Contribution limits and eligible expenses vary by state. Some programs have limits on how long you can contribute and how much interest can be tax-free.
Do first-time homebuyers need a savings account?
If your state offers an FHSA, it can be a helpful way to ensure you have enough money to buy a home, especially if you qualify for state tax credits. Although not required, it can provide a financial advantage to first-time buyers in a competitive housing market.
First-time homebuyer savings account FAQs
What does a first-time homebuyer savings account cover?
Most programs allow you to use account funds to cover down payments, closing costs, and real estate agent fees. Specific costs include appraisal fees, inspection fees, loan origination fees, and title insurance.

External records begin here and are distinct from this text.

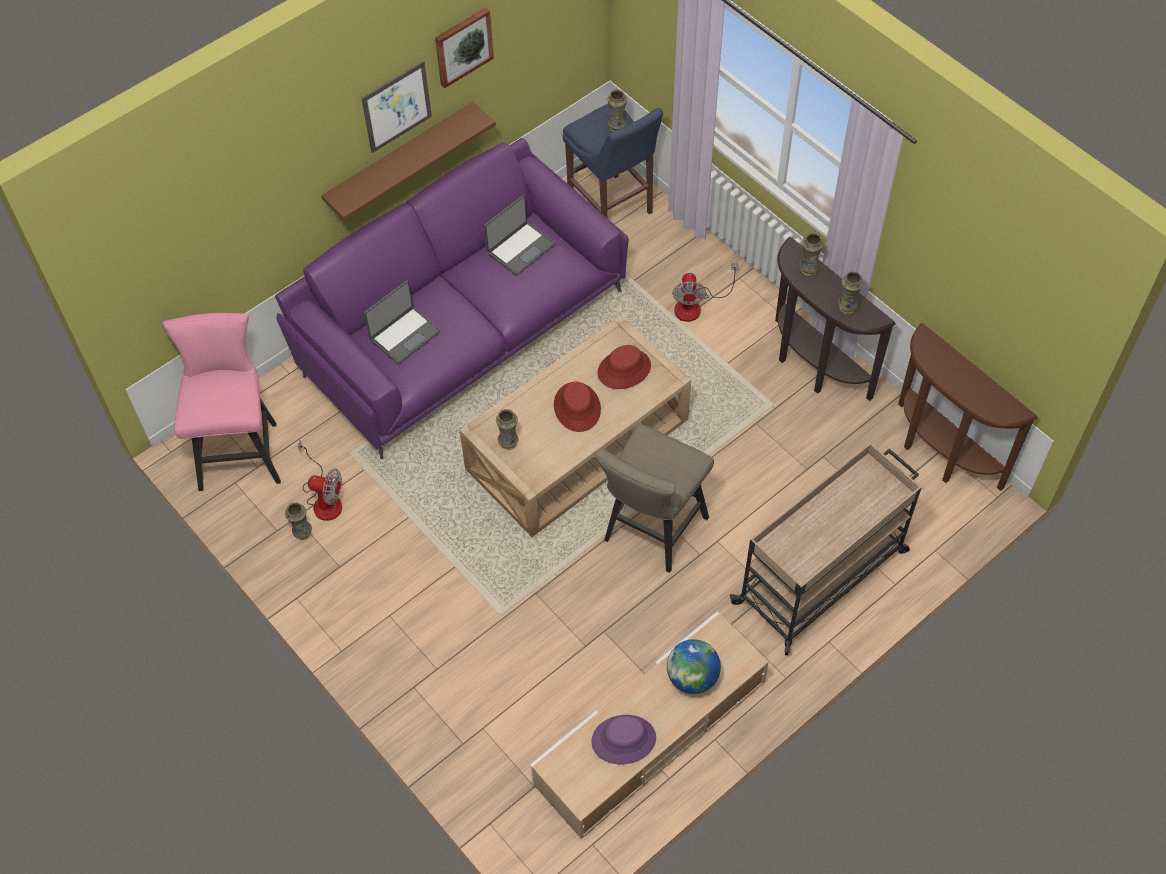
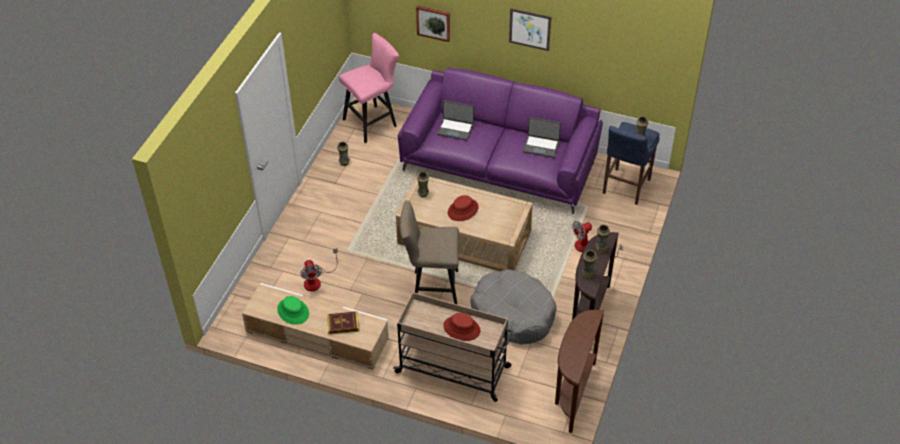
camera: 60 degrees right, 10 degrees down
fan [298,440,342,521] -> fan moved to [300,248,338,291]
brown shelf [321,102,496,220] -> none
picture [435,8,494,88] -> picture moved to [416,5,450,42]
purple hat [591,715,656,764] -> green hat [277,296,309,325]
red hat [598,345,651,389] -> red hat moved to [443,313,480,341]
globe [667,639,721,694] -> book [327,311,359,334]
none -> grey dog bed [470,269,557,344]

Can my family contribute to the FHSA?
Yes, most programs allow your family to contribute to your first-time homebuyer savings account.
Can I use this account to buy a home in another state?
No, most programs do not allow you to use the funds to purchase a home in another state. Check your state’s program for more information.
What happens if I don’t use the funds in my account?
Depending on your state’s program, certain penalties may apply. For example, Oregon requires funds to be used within 10 years of opening the account. If you withdraw funds for purposes other than buying a home, you may be subject to a 5% penalty.